**WHAT IS BEING ASKED**
Exercise in exact copying: restate word for word only the lines below from the one containing "Zrenjanin od 25. aprila do 21. maja 2025, a" through the one containing "電話番号・・・090-4322-4871", omitting any pictures.

Saved data entries

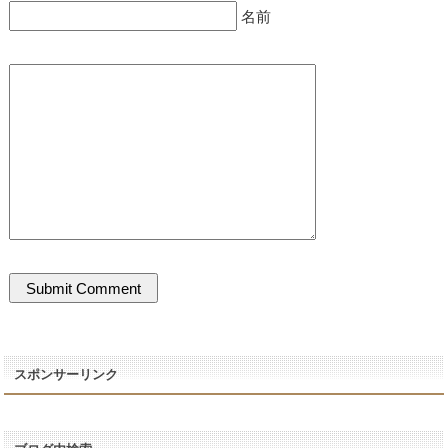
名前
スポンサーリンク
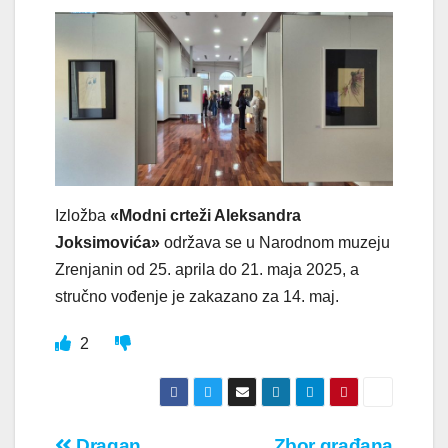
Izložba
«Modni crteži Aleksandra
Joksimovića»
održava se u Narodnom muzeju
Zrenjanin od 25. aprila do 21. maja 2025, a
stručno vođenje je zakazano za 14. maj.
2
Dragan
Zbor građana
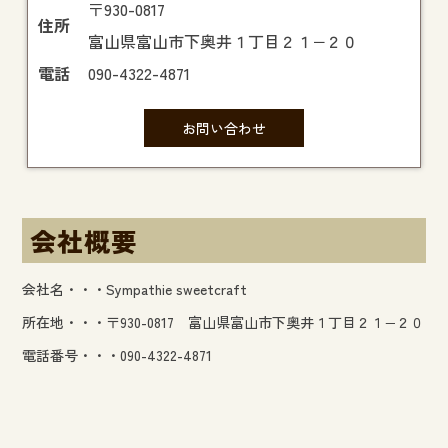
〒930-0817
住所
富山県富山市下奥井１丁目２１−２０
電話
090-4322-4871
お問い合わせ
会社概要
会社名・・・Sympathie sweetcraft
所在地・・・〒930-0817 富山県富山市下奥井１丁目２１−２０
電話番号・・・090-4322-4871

--

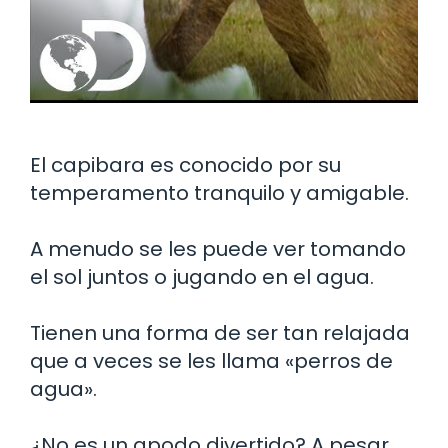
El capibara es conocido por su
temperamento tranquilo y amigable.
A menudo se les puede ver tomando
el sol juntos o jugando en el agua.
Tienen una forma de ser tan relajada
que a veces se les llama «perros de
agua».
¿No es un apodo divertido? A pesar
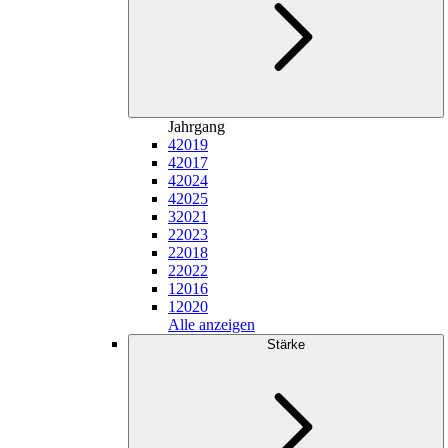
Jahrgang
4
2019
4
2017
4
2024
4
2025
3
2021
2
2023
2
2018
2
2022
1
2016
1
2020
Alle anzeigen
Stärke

**SOLUTION TO THE EXERCISE**
Zrenjanin od 25. aprila do 21. maja 2025, a
stručno vođenje je zakazano za 14. maj.
2
Dragan
Zbor građana
〒930-0817
住所
富山県富山市下奥井１丁目２１−２０
電話
090-4322-4871
お問い合わせ
会社概要
会社名・・・Sympathie sweetcraft
所在地・・・〒930-0817 富山県富山市下奥井１丁目２１−２０
電話番号・・・090-4322-4871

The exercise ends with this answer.